**INSTRUCTIONS FOR THE TASK**
Nothing but the lines from the line with "Jobs vs Archive)" to the end of the records below should appear in the answer, each exactly as given.

___ SUPPLIED ENTRIES

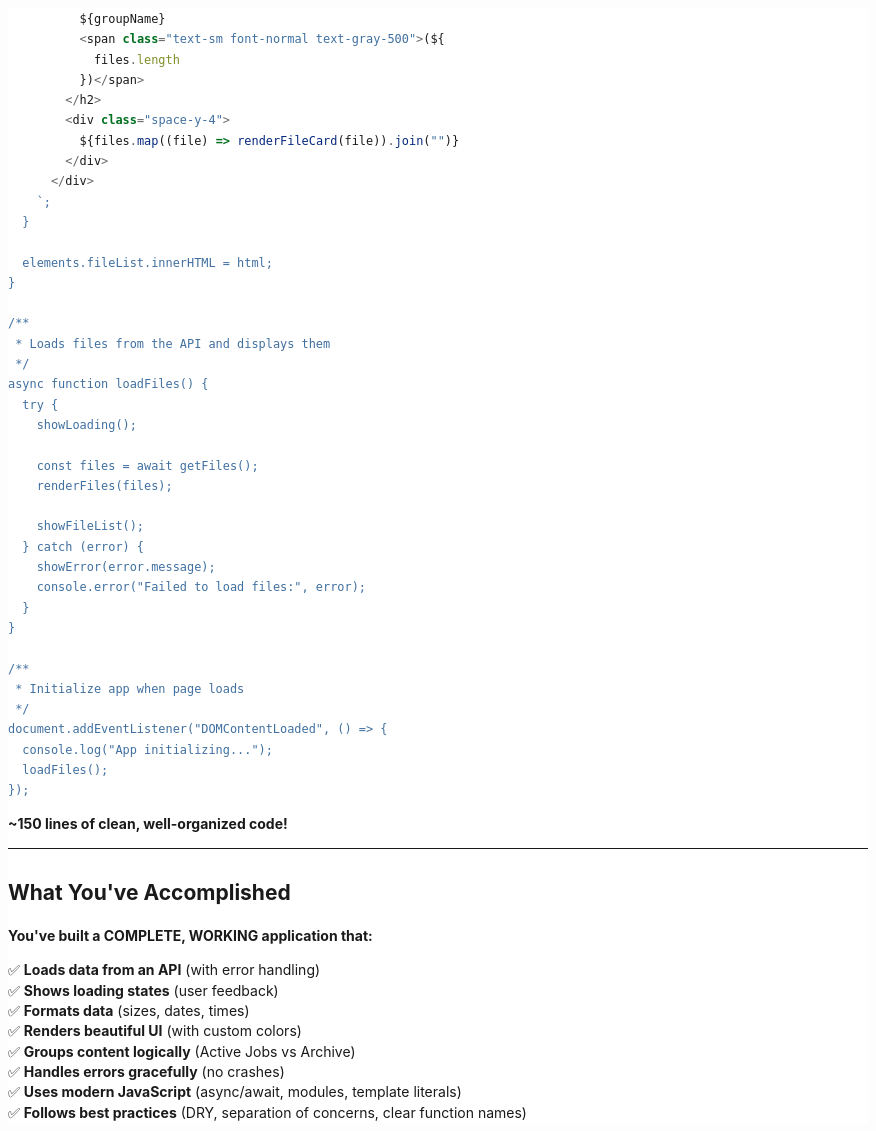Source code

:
 ```javascript
          ${groupName}
          <span class="text-sm font-normal text-gray-500">(${
            files.length
          })</span>
        </h2>
        <div class="space-y-4">
          ${files.map((file) => renderFileCard(file)).join("")}
        </div>
      </div>
    `;
  }

  elements.fileList.innerHTML = html;
}

/**
 * Loads files from the API and displays them
 */
async function loadFiles() {
  try {
    showLoading();

    const files = await getFiles();
    renderFiles(files);

    showFileList();
  } catch (error) {
    showError(error.message);
    console.error("Failed to load files:", error);
  }
}

/**
 * Initialize app when page loads
 */
document.addEventListener("DOMContentLoaded", () => {
  console.log("App initializing...");
  loadFiles();
});
```

**~150 lines of clean, well-organized code!**

---

## What You've Accomplished

**You've built a COMPLETE, WORKING application that:**

✅ **Loads data from an API** (with error handling)  
✅ **Shows loading states** (user feedback)  
✅ **Formats data** (sizes, dates, times)  
✅ **Renders beautiful UI** (with custom colors)  
✅ **Groups content logically** (Active Jobs vs Archive)  
✅ **Handles errors gracefully** (no crashes)  
✅ **Uses modern JavaScript** (async/await, modules, template literals)  
✅ **Follows best practices** (DRY, separation of concerns, clear function names)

______

**RESPONSE TO THIS TASK**
✅ **Groups content logically** (Active Jobs vs Archive)  
✅ **Handles errors gracefully** (no crashes)  
✅ **Uses modern JavaScript** (async/await, modules, template literals)  
✅ **Follows best practices** (DRY, separation of concerns, clear function names)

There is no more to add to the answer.